(Tarefa proposta):
Informe quantas linhas das fileiras abaixo contêm a palavra "style", respondendo só com o número.
------
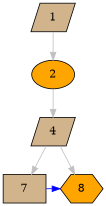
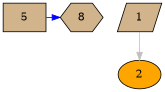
  digraph {
    node [bgcolor="#ffffff" fillcolor=tan shape=parallelogram style=filled]
    edge [color=gray]
-   7 [shape=box]
-   8 [fillcolor=orange shape=hexagon]
+   7 [shape=box label=5]
+   8 [shape=hexagon]
    2 [fillcolor=orange shape=ellipse]
    1
-   4
    subgraph sub_1 {
      rank=same
      7
      8
    }
    7 -> 8 [color=blue]
-   2 -> 4
    1 -> 2
-   4 -> 7
-   4 -> 8
  }
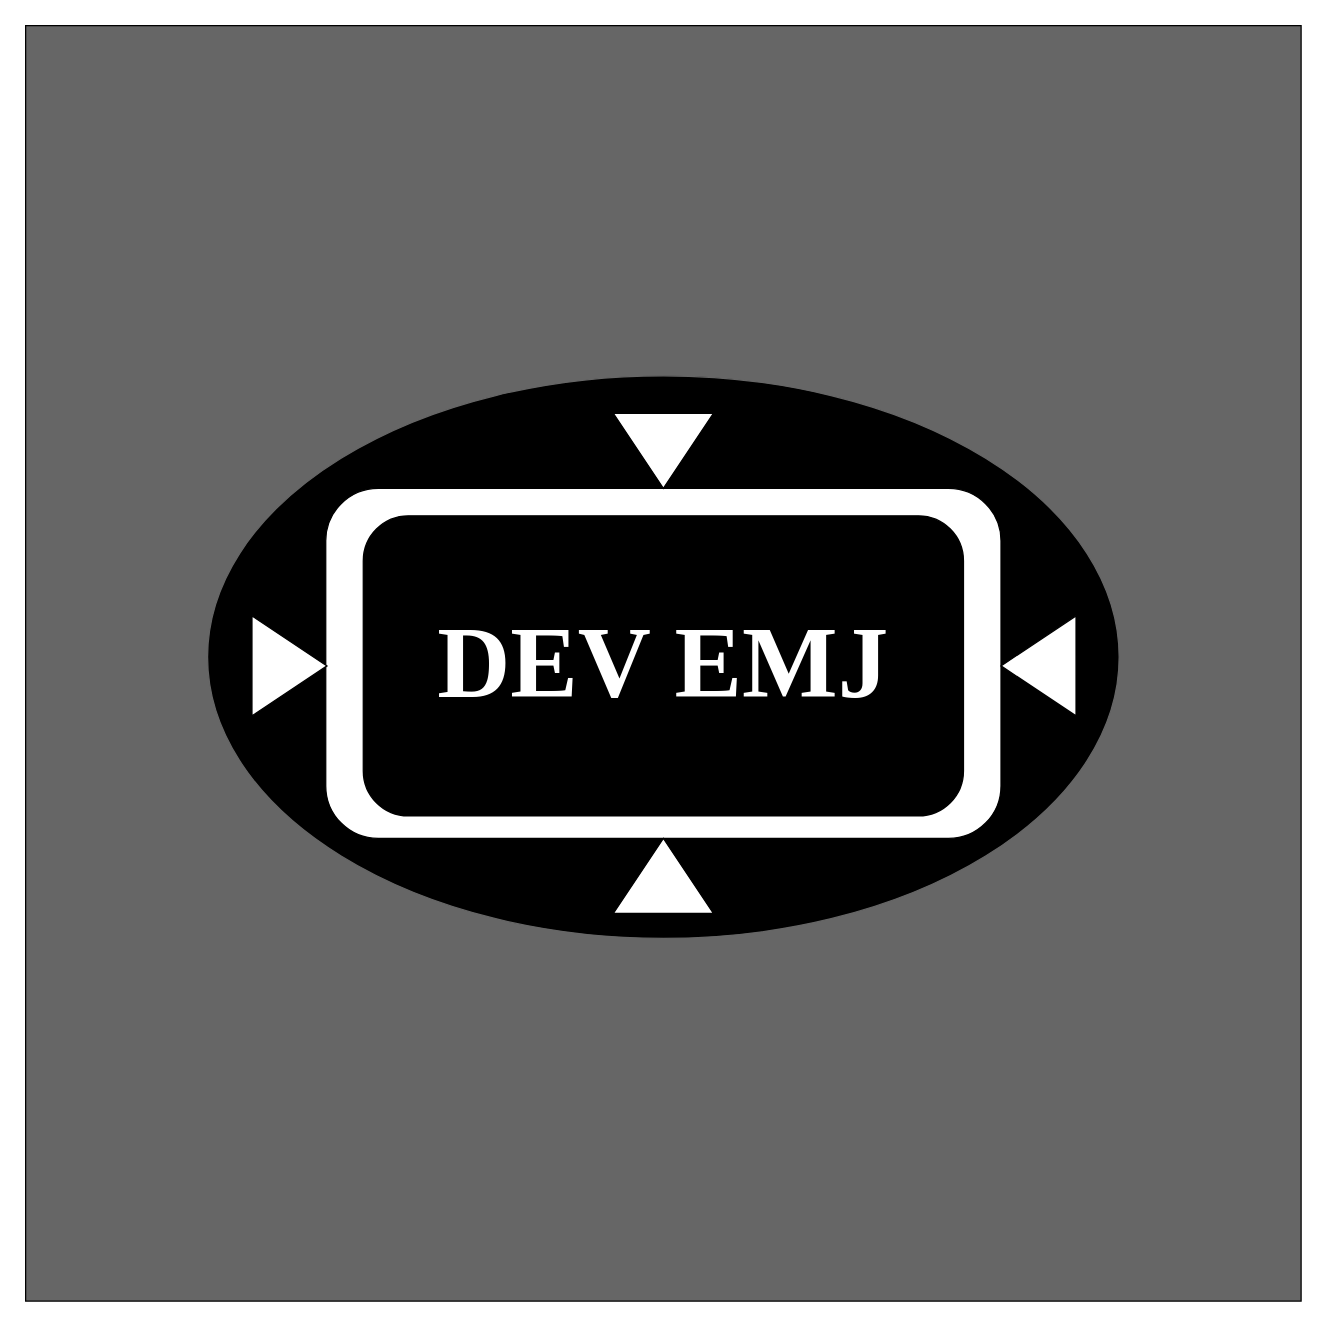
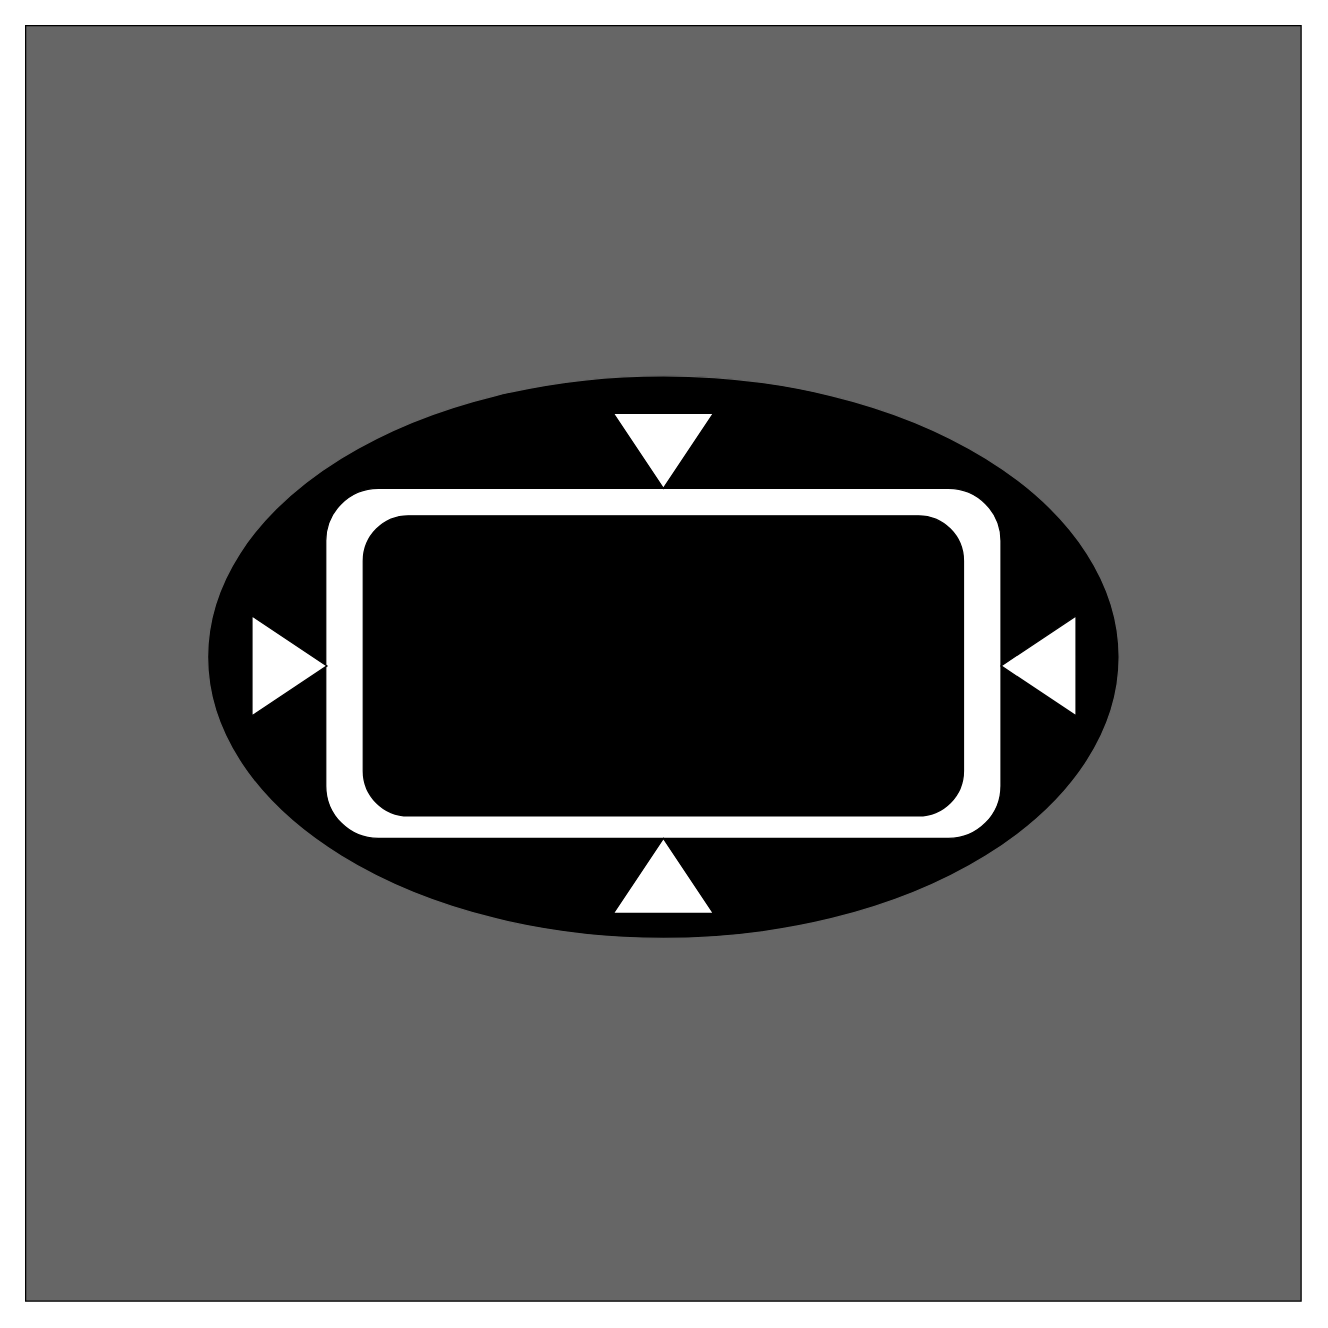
  <mxCell id="0" />
  <mxCell id="1" parent="0" />
  <mxCell id="2" value="" style="whiteSpace=wrap;html=1;aspect=fixed;fillColor=#666666;" vertex="1" parent="1"><mxGeometry x="20" width="1020" height="1020" as="geometry" y="20" /></mxCell>
  <mxCell id="3" value="" style="ellipse;whiteSpace=wrap;html=1;fillColor=#000000;strokeColor=#666666;fontColor=#333333;" vertex="1" parent="1"><mxGeometry x="165.5" y="300" width="729" height="450" as="geometry" /></mxCell>
  <mxCell id="4" value="" style="rounded=1;whiteSpace=wrap;html=1;" vertex="1" parent="1"><mxGeometry x="260" y="390" width="540" height="280" as="geometry" /></mxCell>
  <mxCell id="5" value="" style="rounded=1;whiteSpace=wrap;html=1;fillColor=#000000;" vertex="1" parent="1"><mxGeometry x="290" y="412" width="480" height="240" as="geometry" /></mxCell>
- <mxCell id="6" value="&lt;font face=&quot;Comic Sans MS&quot; style=&quot;font-size: 81px;&quot; color=&quot;#ffffff&quot;&gt;&lt;b style=&quot;&quot;&gt;DEV EMJ&lt;/b&gt;&lt;/font&gt;" style="text;html=1;align=center;verticalAlign=middle;whiteSpace=wrap;rounded=0;" vertex="1" parent="1"><mxGeometry x="340" y="460" width="380" height="140" as="geometry" /></mxCell>
  <mxCell id="7" value="" style="triangle;whiteSpace=wrap;html=1;rotation=-90;" vertex="1" parent="1"><mxGeometry x="500" y="660" width="60" height="80" as="geometry" /></mxCell>
  <mxCell id="8" value="" style="triangle;whiteSpace=wrap;html=1;rotation=90;" vertex="1" parent="1"><mxGeometry x="500" y="320" width="60" height="80" as="geometry" /></mxCell>
  <mxCell id="9" value="" style="triangle;whiteSpace=wrap;html=1;rotation=-180;" vertex="1" parent="1"><mxGeometry x="800" y="492" width="60" height="80" as="geometry" /></mxCell>
  <mxCell id="10" value="" style="triangle;whiteSpace=wrap;html=1;" vertex="1" parent="1"><mxGeometry x="201" y="492" width="60" height="80" as="geometry" /></mxCell>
------
(Resposta da tarefa):
10